— Ты что же бегаешь от него? — тихо спросила она. — Он тебя любит, он хороший ведь…
— Отчего дедушка не кормит его? — спросил я.
— Дедушка-то?
Она остановилась, прижала меня к себе и почти шёпотом, пророчески сказала:
— Помяни мое слово: горестно накажет нас господь за этого человека! Накажет…
Она не ошиблась: лет через десять, когда бабушка уже успокоилась навсегда,[36] дед сам ходил по улицам города нищий и безумный,[37] жалостно выпрашивая под окнами:
— Повара мои добрые, подайте пирожка кусок, пирожка-то мне бы! Эх вы-и…
Прежнего от него только и осталось, что это горькое, тягучее, волнующее душу:
— Эх вы-и…
Кроме Игоши и Григория Ивановича, меня давила, изгоняя с улицы, распутная баба Ворониха. Она появлялась в праздники, огромная, растрепанная, пьяная. Шла она какой-то особенной походкой, точно не двигая ногами, не касаясь земли, двигалась, как туча, и орала похабные песни. Все встречные прятались от нее, заходя в ворота домов, за углы, в лавки, — она точно мела улицу. Лицо у нее было почти синее, надуто, как пузырь, большие серые глаза страшно и насмешливо вытаращены. А иногда она выла, плакала:
— Деточки мои — где вы?
Я спрашивал бабушку: что это?
— Нельзя тебе знать! — ответила она угрюмо, но все-таки рассказала кратко: был у этой женщины муж, чиновник Воронов, захотелось ему получить другой, высокий чин, он и продал жену начальнику своему, а тот ее увез куда-то, и два года она дома не жила. А когда воротилась — дети ее, мальчик и девочка, померли уже, муж — проиграл казенные деньги и сидел в тюрьме.
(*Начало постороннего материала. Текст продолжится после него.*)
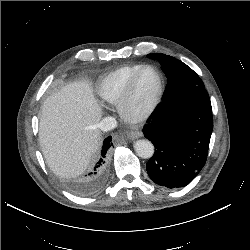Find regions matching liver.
Here are the masks:
<instances>
[{"label":"liver","mask_w":250,"mask_h":250,"mask_svg":"<svg viewBox=\"0 0 250 250\" xmlns=\"http://www.w3.org/2000/svg\"><path fill=\"white\" fill-rule=\"evenodd\" d=\"M101 108L90 85L77 81L47 97L42 105L39 141L49 168L58 176L83 173L99 146Z\"/></svg>","instance_id":"obj_1"}]
</instances>
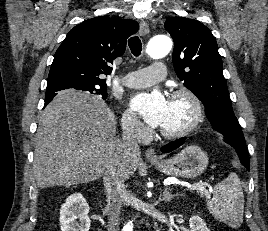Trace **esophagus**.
<instances>
[{"label":"esophagus","instance_id":"obj_1","mask_svg":"<svg viewBox=\"0 0 268 231\" xmlns=\"http://www.w3.org/2000/svg\"><path fill=\"white\" fill-rule=\"evenodd\" d=\"M140 32L143 35L148 34L149 32V26L145 20H140ZM145 157L150 161H158L159 157L156 154L155 150L153 148H147L145 151Z\"/></svg>","mask_w":268,"mask_h":231}]
</instances>
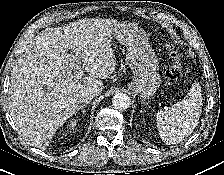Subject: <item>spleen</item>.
I'll return each instance as SVG.
<instances>
[{"instance_id": "1", "label": "spleen", "mask_w": 224, "mask_h": 175, "mask_svg": "<svg viewBox=\"0 0 224 175\" xmlns=\"http://www.w3.org/2000/svg\"><path fill=\"white\" fill-rule=\"evenodd\" d=\"M202 105L201 86L195 82L182 101L173 104L169 110L157 112V127L164 143L176 144L189 136L199 122Z\"/></svg>"}]
</instances>
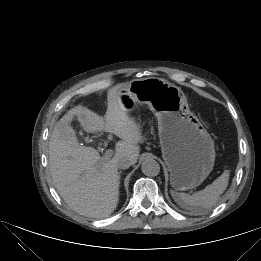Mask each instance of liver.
<instances>
[{"label":"liver","instance_id":"liver-1","mask_svg":"<svg viewBox=\"0 0 261 261\" xmlns=\"http://www.w3.org/2000/svg\"><path fill=\"white\" fill-rule=\"evenodd\" d=\"M129 83L107 92L104 118L81 104L72 107L57 122L49 142V168L52 181L68 206L80 215L102 218L116 209L119 201L117 161L128 157L138 160L142 140L141 126L130 117L119 92ZM88 133H113L122 140L116 143L111 159H102L97 150L79 144L69 135L74 118Z\"/></svg>","mask_w":261,"mask_h":261}]
</instances>
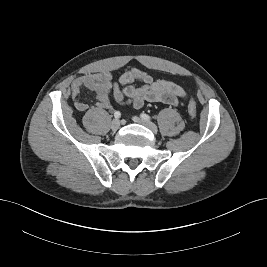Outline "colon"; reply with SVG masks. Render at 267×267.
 <instances>
[{
  "instance_id": "5ec220e1",
  "label": "colon",
  "mask_w": 267,
  "mask_h": 267,
  "mask_svg": "<svg viewBox=\"0 0 267 267\" xmlns=\"http://www.w3.org/2000/svg\"><path fill=\"white\" fill-rule=\"evenodd\" d=\"M188 114L191 118H195L197 115V108H196V103L193 99H190L188 102Z\"/></svg>"
}]
</instances>
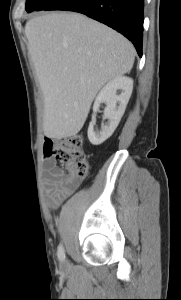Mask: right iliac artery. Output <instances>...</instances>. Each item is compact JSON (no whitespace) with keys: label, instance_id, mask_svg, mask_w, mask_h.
Wrapping results in <instances>:
<instances>
[{"label":"right iliac artery","instance_id":"82829eb1","mask_svg":"<svg viewBox=\"0 0 181 300\" xmlns=\"http://www.w3.org/2000/svg\"><path fill=\"white\" fill-rule=\"evenodd\" d=\"M57 255L60 261L63 262L65 260V252L62 245H59Z\"/></svg>","mask_w":181,"mask_h":300}]
</instances>
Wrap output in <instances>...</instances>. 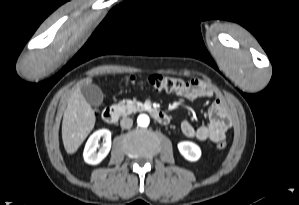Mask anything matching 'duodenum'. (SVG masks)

И вот с горя женщина начала пить, гулять, буянить. Каждый праздник к вечеру ее забирает полиция…
Нет, дома было лучше, чем на улице. Особенно хороши были часы после обеда, когда дед уезжал в мастерскую дяди Якова, а бабушка, сидя у окна, рассказывала мне интересные сказки, истории, говорила про отца моего.
Скворцу, отнятому ею у кота, она обрезала сломанное крыло, а на место откушенной ноги ловко пристроила деревяшку и, вылечив птицу, учила ее говорить. Стоит, бывало, целый час перед клеткой на косяке окна — большой такой, добрый зверь — и густым голосом твердит переимчивой, черной, как уголь, птице:
— Ну, проси: скворушке — кашки!
Скворец, скосив на нее круглый живой глаз юмориста, стучит деревяшкой о тонкое дно клетки, вытягивает шею и свистит иволгой, передразнивает сойку, кукушку, старается мяукнуть кошкой, подражает вою собаки, а человечья речь — не дается ему.
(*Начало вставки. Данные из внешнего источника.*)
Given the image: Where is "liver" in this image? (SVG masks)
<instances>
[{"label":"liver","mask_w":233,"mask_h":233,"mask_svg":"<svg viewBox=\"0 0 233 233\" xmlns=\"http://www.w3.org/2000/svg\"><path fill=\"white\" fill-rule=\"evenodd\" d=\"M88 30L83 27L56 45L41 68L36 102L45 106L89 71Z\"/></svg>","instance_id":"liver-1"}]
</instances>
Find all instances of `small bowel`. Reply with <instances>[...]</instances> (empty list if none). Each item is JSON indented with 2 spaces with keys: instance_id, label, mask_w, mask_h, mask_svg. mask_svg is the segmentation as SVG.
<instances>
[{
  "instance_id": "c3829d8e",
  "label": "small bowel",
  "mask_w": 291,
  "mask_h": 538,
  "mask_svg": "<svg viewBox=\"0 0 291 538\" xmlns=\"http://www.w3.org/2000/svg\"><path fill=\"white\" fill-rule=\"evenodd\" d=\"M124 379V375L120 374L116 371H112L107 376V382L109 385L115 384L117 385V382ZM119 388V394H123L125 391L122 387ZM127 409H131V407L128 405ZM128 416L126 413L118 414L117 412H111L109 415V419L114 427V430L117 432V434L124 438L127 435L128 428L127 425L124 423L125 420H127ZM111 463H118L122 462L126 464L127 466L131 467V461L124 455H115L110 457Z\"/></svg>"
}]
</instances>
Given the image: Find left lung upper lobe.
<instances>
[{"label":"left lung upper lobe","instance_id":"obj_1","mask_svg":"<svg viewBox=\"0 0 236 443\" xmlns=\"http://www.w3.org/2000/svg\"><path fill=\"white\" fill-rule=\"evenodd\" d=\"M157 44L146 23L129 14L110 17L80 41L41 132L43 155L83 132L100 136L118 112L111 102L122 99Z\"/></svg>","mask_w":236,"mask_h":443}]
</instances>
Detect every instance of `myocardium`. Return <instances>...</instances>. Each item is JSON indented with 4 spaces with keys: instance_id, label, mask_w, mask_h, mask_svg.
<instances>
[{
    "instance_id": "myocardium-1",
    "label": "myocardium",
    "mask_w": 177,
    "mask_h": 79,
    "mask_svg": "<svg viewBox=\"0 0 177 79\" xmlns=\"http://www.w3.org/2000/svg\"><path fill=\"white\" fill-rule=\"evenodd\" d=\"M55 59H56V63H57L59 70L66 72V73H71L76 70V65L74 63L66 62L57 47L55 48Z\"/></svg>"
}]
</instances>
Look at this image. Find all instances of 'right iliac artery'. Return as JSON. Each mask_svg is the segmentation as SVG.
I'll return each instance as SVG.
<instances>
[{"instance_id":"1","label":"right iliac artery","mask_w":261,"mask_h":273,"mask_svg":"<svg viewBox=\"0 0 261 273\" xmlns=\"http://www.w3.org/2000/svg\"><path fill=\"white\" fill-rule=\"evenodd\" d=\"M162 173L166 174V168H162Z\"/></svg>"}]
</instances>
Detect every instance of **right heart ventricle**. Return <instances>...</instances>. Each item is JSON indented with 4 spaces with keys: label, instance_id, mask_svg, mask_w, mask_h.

— Да ты не балуй! — серьезно говорит ему бабушка. — Ты говори: скворушке — кашки!
Черная обезьяна в перьях оглушительно орет что-то похожее на слова бабушки, — старуха смеется радостно, дает птице просяной каши с пальца и говорит:
— Я тебя, шельму, знаю; притворяшка ты — всё можешь, всё умеешь!
И ведь выучила скворца: через некоторое время он довольно ясно просил каши, а завидя бабушку, тянул что-то похожее на — «Дра-астуй…».
Сначала он висел в комнате деда, но скоро дед изгнал его к нам, на чердак, потому что скворец выучился дразнить дедушку; дед внятно произносит слова молитв, а птица, просунув восковой желтый нос между палочек клетки, высвистывает:
— Тью, тью, тью-иррь, ту-иррь, ти-и-ррь, тью-уу!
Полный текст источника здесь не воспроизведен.